Posted by: Lucid 13 years ago
Purple Belt
0
I'm just tossing out my two cents here, and others can feel free to disagree...

I'd suggest using a script to remove the existing client, and then install the new one. We use VBScript wrappers around all our SCCM-based installations, and in Shockwave's case we first have it remove known versions using something like:

objWshShell.Run "msiexec /x {9ECF7817-DB11-4FBA-9DF1-296A578D513A} /quiet /norestart", 1, True

And then we have the script drop down to checking for some older versions, and then finally, using the utility from Adobe:

If objFSO.FileExists (WinDir & "\system32\Macromed\SHOCKW~1\Install.log") Then
If objFSO.FileExists (WinDir & "\system32\Macromed\SHOCKW~1\Unwise.exe") Then
objWshShell.Run ("%COMSPEC% /C " & WinDir & "\system32\Macromed\SHOCKW~1\Unwise.exe /S " & WinDir & "\system32\Macromed\SHOCKW~1\Install.log"), 0, True
End If
End If
If objFSO.FileExists (WinDir & "\system32\Adobe\SHOCKW~1\Install.log") Then
If objFSO.FileExists (WinDir & "\system32\Adobe\SHOCKW~1\Unwise.exe") Then
objWshShell.Run ("%COMSPEC% /C " & WinDir & "\system32\Adobe\SHOCKW~1\Unwise.exe /S " & WinDir & "\system32\Adobe\SHOCKW~1\Install.log"), 0, True
End If
End If
If objFSO.FileExists (strScriptFileDirectory & "\sw_uninstaller.exe") Then
objWshShell.Run """" & strScriptFileDirectory & "\sw_uninstaller.exe"" /s", 1, True
End If

And once that's done we try to install the new version.

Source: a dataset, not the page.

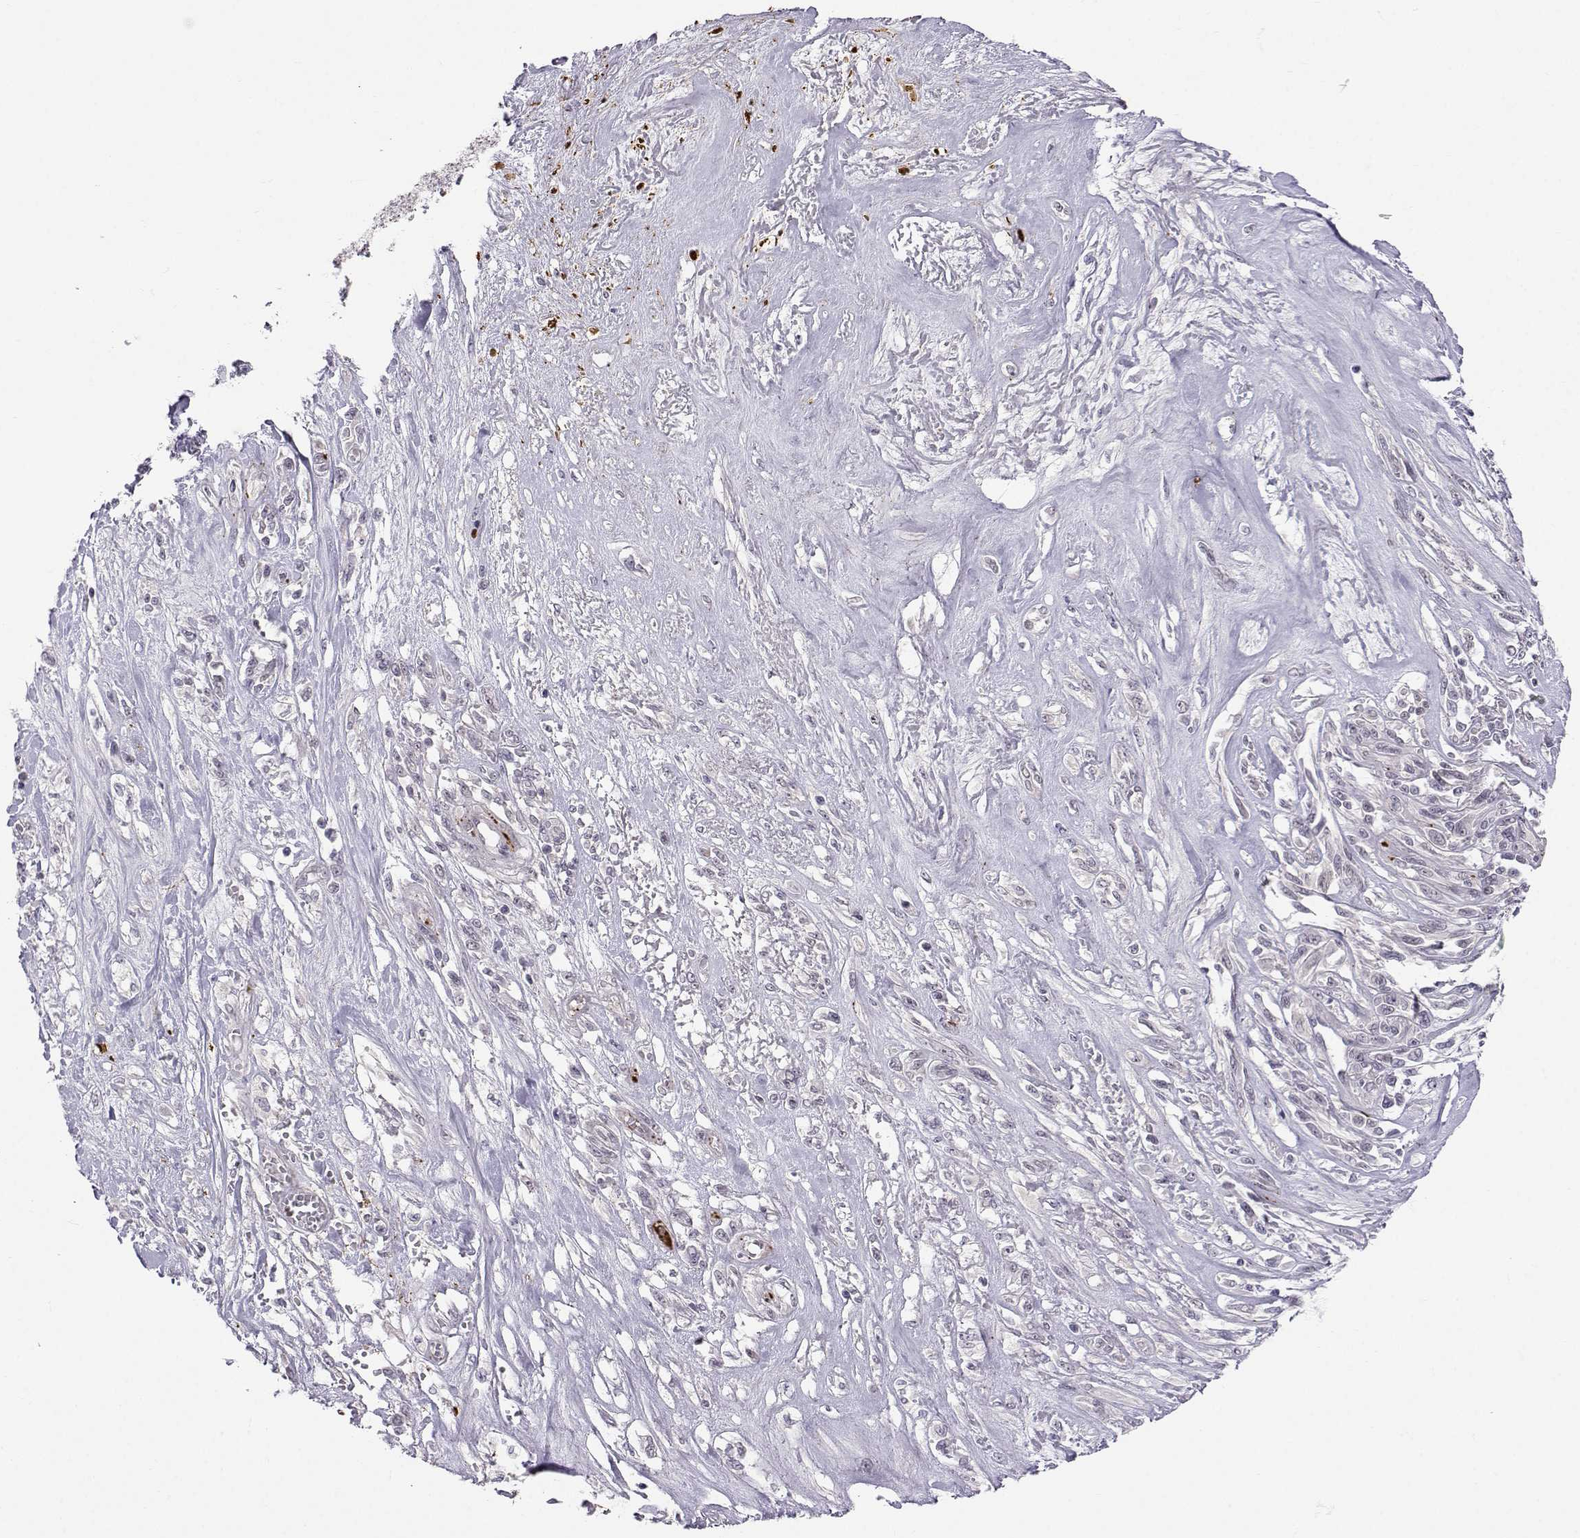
{"staining": {"intensity": "negative", "quantity": "none", "location": "none"}, "tissue": "melanoma", "cell_type": "Tumor cells", "image_type": "cancer", "snomed": [{"axis": "morphology", "description": "Malignant melanoma, NOS"}, {"axis": "topography", "description": "Skin"}], "caption": "Immunohistochemical staining of malignant melanoma shows no significant staining in tumor cells.", "gene": "SLC6A3", "patient": {"sex": "female", "age": 91}}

Oh, and of course we don't expect to get 100% success rates since we've got users here off and on year-round (nothing like an impatient user unplugging a machine to make a happy support tech). I'd also suggest that you set your SCCM options to only install when nobody is logged in to help reduce problems if the user has their web browser open when it installs.

So I guess my bottom line recommendation is that since you'll never test all the various scenarios, once you're satisfied, to kick it out the door to a subset of your machines, keeping an eye on the advertisement logs. Then you can adjust your target collection to include a larger base if things are working fine...
Posted by: stephenejones 13 years ago
Senior Yellow Belt
0
Thanks Lucid, that's really helpful - good to gain some advice from those that have done this before.